Recuerdo el frio que hacía aquella noche, justo como el que actualmente se aloja en mi corazón. Yo caminaba con bufanda, chamarra, sudadera, suéter y camisa gruesa. Los guantes baratos que había comprado esa mañana no hacían bien lo que debían aunque más no se podía pedir por los míseros setenta pesos que pagué. Con los treinta pesos que aún quedaban en mi bolsa entré al café y pedí un americano con mucha azúcar para tener más calorías y aguantar más el frio que me congelaba las piernas y no me dejaba caminar por la calle. Entonces noté que mi caminata urbana por placer en realidad no ofrecía ningún placer. Me senté dentro del café y me quedé mirando a la calle donde no pasaba nadie, sólo un poco de niebla y vapor de coladera era lo que habitaba sobre el pavimento.
Terminé mi café pero el frio al miedo me encadenó a la silla por otros minutos. Los suficientes como para notar como entrabas en el local y pedias igual que yo un café americano con mucha azúcar. Te sentaste a dos mesas de mí y sacaste de tu bolso un libro, de portada azul y detalles blancos. Con eso tuve para juzgarlo como algo aburrido y viejo, sin chiste. A decir verdad era algo delgado y no pensé que fuera bueno. Entonces negué con la cabeza, torcí la boca y me puse de pie. Te miré de reojo y al notarlo me sonreíste tímida y ruborizada. Pasé al baño y al regresar a la sala para salir tú también te levantaste y te adelantaste a la puerta. Ya afuera, sobre el mismo andar tomaste el libro y lo guardaste, sacaste unos guantes un poco más caros que los míos, pero al parecer igual de ineficientes, te los pusiste y seguiste por el camino que yo había de tomar.
En la esquina siguiente nos emparejamos para esperar el paso peatonal. De nuevo me volteaste a ver con la sonrisa tímida y rojiza del café. Se encendió la luz verde y ambos comenzamos a caminar… uno al lado del otro. Y sin platicar nos fuimos conociendo.
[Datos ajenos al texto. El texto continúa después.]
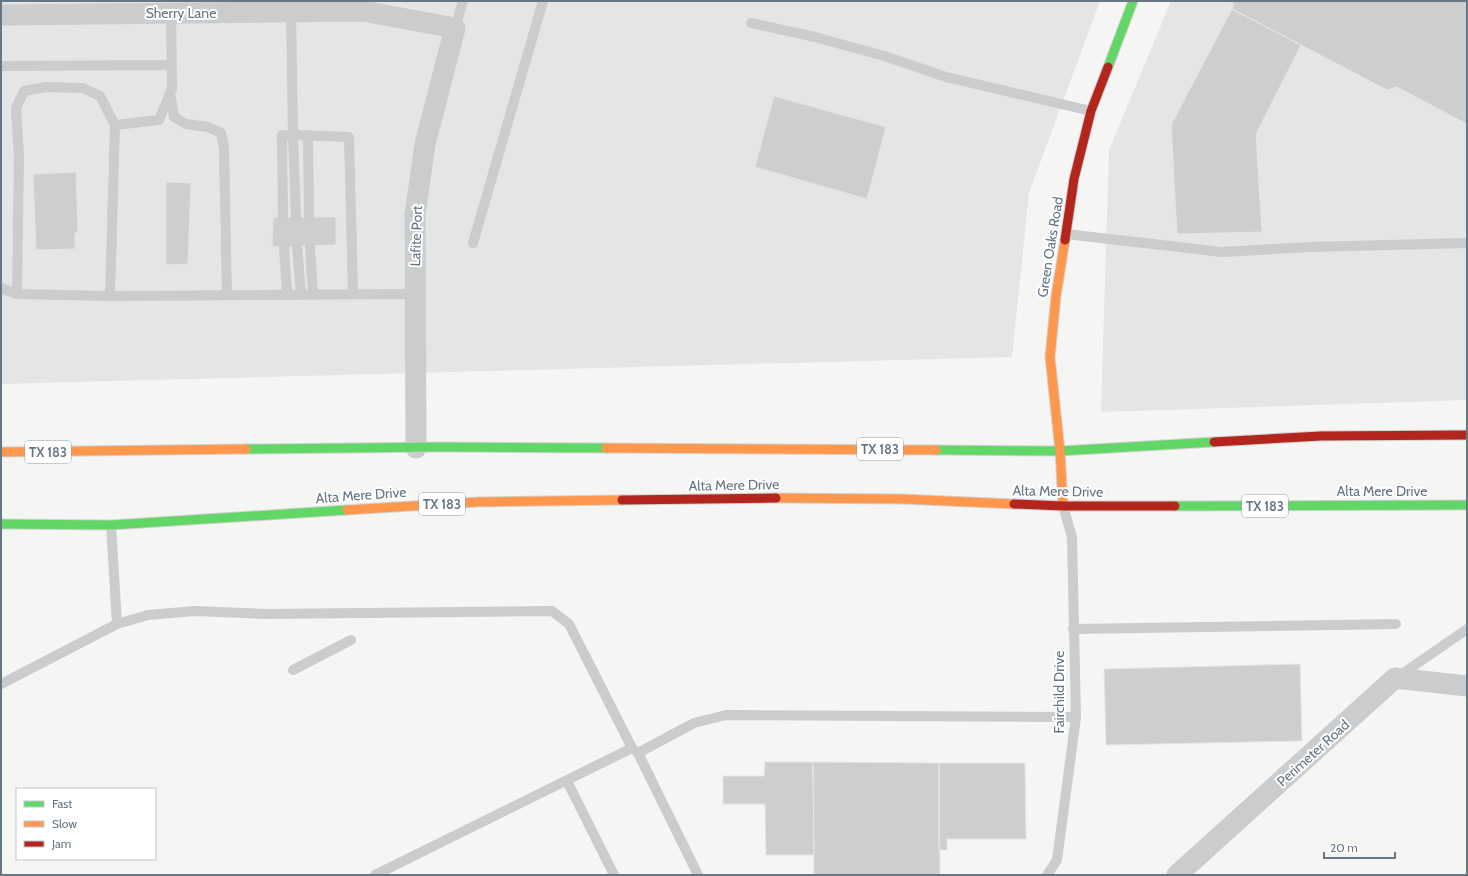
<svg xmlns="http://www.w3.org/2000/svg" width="1468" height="876" font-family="Cabin,sans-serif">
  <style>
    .built { fill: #e4e5e5 }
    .building { fill: #cdcfcf; stroke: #e4e4e4 }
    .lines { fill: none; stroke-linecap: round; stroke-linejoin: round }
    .fast-casing { stroke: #d1d2d2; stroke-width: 11 }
    .slow-casing { stroke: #d1d2d2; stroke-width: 11 }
    .jam-casing { stroke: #d1d2d2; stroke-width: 11 }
    .lane { stroke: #cacccd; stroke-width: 10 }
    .street { stroke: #cacccd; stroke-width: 21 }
    .fast { stroke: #63d668; stroke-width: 9 }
    .slow { stroke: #ff974d; stroke-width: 9 }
    .jam { stroke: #b3261e; stroke-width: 9 }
    .labels { text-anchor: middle; stroke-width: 4; stroke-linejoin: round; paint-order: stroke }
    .shield { fill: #fff; stroke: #949fa8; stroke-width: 1 }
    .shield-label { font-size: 13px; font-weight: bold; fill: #667683 }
    .street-label { font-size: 14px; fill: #667683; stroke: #fff }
  </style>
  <rect width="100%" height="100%" fill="#f5f5f4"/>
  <!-- built -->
  <path class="built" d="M 1,1 L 1100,1 L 1029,193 L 1012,357 L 1,384 Z
    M 1171,1 L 1467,1 L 1467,400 L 1101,412 L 1109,150 Z"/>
  <!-- building -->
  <path class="building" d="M 1228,1 L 1467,1 L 1467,124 L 1397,87 L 1387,90 L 1232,9 L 1234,4 Z
    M 1232,9 L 1301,45 L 1256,134 L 1262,232 L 1177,234 L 1171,125 Z
    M 774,96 L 886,127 L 867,199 L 755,167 Z
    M 76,172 L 78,233 L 75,233 L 75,249 L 36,250 L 33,174 Z
    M 166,182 L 191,183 L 188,264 L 166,265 Z
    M 273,217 L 336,217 L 336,245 L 272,247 Z
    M 1300,664 L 1302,741 L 1106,745 L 1104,669 Z
    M 765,762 L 813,762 L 814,855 L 766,855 L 765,804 L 723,804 L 723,776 L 764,776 Z
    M 813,762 L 939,763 L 940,875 L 814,875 Z
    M 939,763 L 1025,763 L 1026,839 L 947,839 L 947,850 L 939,850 Z"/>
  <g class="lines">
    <!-- fast casing -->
    <g class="fast-casing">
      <path id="fast" d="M 1108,67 L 1133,1
        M 246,449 L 443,447 L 606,448
        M 936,450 L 1060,451 L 1214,442
        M 1175,506 L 1467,505
        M 1,524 L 111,525 L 347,510"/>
    </g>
    <!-- slow casing -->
    <g class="slow-casing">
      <path id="slow" d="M 606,448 L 936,450
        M 1,452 L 246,449
        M 776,498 L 902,499 L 1014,504
        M 1063,506 L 1060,451 L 1050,357 L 1056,296 L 1065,240
        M 347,510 L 478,502 L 622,500"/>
    </g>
    <!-- jam casing -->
    <g class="jam-casing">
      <path id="jam" d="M 1065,240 L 1074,179 L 1091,111 L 1108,67
        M 1214,442 L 1321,436 L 1467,435
        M 622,500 L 776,498
        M 1014,504 L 1063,506 L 1175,506"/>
    </g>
    <!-- lane -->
    <path class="lane" d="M 291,12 L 293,135 L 349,137 L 353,294
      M 751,23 L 815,37 L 884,56 L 946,77 L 1091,111
      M 455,28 L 463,1
      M 1,66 L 171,65
      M 170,93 L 174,117 L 186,124 L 208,127 L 221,133 L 224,148 L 227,295
      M 308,135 L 309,217
      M 283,217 L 282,135 L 293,135 L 296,217
      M 1066,234 L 1222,252 L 1309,247 L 1467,243
      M 473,243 L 543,1
      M 297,246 L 301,294
      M 310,246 L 313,294
      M 284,247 L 287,294
      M 1,288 L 17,294 L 110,296 L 115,125 L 159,120 L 172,89 L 171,13
      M 17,294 L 19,156 L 16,108 L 24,91 L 46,87 L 83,88 L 100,96 L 115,125
      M 110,296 L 415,294
      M 111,525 L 117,624
      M 1073,629 L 1396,624
      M 293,670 L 351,640
      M 1399,676 L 1467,629
      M 1,684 L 117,624 L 148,615 L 195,611 L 265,614 L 552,611 L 569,624 L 632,748 L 638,753
      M 567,781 L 614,875
      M 375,875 L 632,748
      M 698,875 L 638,753 L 694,723 L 726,715 L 1076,717
      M 1047,875 L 1057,860 L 1076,717 L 1072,537 L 1063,506"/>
    <!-- street -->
    <path class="street" d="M 1,15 L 363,11 L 455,28 L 425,144 L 415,215 L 416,448
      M 1177,875 L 1395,678 L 1467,686"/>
    <!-- fast -->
    <use href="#fast" class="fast"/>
    <!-- slow -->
    <use href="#slow" class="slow"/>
    <!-- jam -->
    <use href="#jam" class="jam"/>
  </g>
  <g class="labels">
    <!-- shield labels -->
    <g class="shield">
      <rect x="857" y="438" width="46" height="22" rx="3"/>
      <rect x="25" y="441" width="46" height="22" rx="3"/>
      <rect x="419" y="493" width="46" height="22" rx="3"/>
      <rect x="1242" y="495" width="46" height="22" rx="3"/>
    </g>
    <g class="shield-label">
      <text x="880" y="454">TX 183</text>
      <text x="48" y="457">TX 183</text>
      <text x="442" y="509">TX 183</text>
      <text x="1265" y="511">TX 183</text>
    </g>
    <!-- street labels -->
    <g class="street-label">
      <text x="181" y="18">Sherry Lane</text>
      <text transform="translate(416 236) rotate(-88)" y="5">Lafite Port</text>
      <text transform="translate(1050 247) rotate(-81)" y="5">Green Oaks Road</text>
      <text transform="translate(734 485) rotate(-1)" y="5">Alta Mere Drive</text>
      <text transform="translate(1058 491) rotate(1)" y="5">Alta Mere Drive</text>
      <text x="1382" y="496">Alta Mere Drive</text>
      <text transform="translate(361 495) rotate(-4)" y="5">Alta Mere Drive</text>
      <text transform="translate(1059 692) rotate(-90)" y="5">Fairchild Drive</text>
      <text transform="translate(1313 753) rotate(-42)" y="5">Perimeter Road</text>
    </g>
  </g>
  <!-- border -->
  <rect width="1468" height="876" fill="none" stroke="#667683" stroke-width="4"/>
  <!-- legend -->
  <rect x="16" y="788" width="140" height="72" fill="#ffffff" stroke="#c2c8cd"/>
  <rect x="24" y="801" width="20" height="6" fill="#63d668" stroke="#c2c8cd"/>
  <text x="52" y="808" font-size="12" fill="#667683">Fast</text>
  <rect x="24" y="821" width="20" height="6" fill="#ff974d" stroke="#c2c8cd"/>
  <text x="52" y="828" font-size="12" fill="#667683">Slow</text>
  <rect x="24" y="841" width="20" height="6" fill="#b3261e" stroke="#c2c8cd"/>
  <text x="52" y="848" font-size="12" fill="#667683">Jam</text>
  <!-- scale -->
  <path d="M1324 852v6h71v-6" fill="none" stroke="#667683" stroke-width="2"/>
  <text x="1330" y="852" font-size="12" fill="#667683" stroke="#ffffff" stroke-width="3" paint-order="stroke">20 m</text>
</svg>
Tú procurabas caminar sin pisar cualquier raya sobre la banqueta y de vez en cuando dabas brinquitos discretos sobre los charcos. También eran repentinos pero previsibles los mementos en que te rascabas la nariz de grana. Siempre después de hacer un gesto de estornudo fallido. Y como sonreías conmigo cuando yo me mofaba de tus ademanes tan expresivos y con tus ojos hacías semicírculos alegres.
Tú de la misma manera notaste como yo, cada pausa sin querer y casi por arco reflejo limpiaba mis zapatos con mis pantorrillas. También lograste adivinar cada vez que por frio frotaba mis guantes sin resultado alguno. Nos conocimos casi a la perfección en un poco más de siete cuadras que caminamos a la par. Después entraste un edificio y yo, sin tener nada más que hacer, te seguí hasta el elevador. Entramos y nos quedamos solos, poco a poco nuestras manos se acercaron y se tocaron mustias. Así nos quedamos juntos por diecisiete pisos viendo como gente entraba y salía del elevador. Y de regreso fuimos hacia abajo. Así dimos varias vueltas sin decir palabra alguna.
En la enésima vuelta me miraste al llegar a la planta baja. Con tu voz ronca, no sé si por enfermedad, frio, inactividad o naturaleza escuché las únicas frases que se pronunció: “Adiós fue un placer haberte conocido. Hasta nunca. No me sigas más.” Diserte un paso fuera del elevador, dejando el deseo guardado herméticamente junto a mí.
Y así te perdí para siempre sin haber tenido más que tres frases para recordad y toda una vida para imaginar. Aún hago pinturas que tratan sobre ti, del camino que alguna vez recorrimos y nunca más volveré a pisar junto a ti.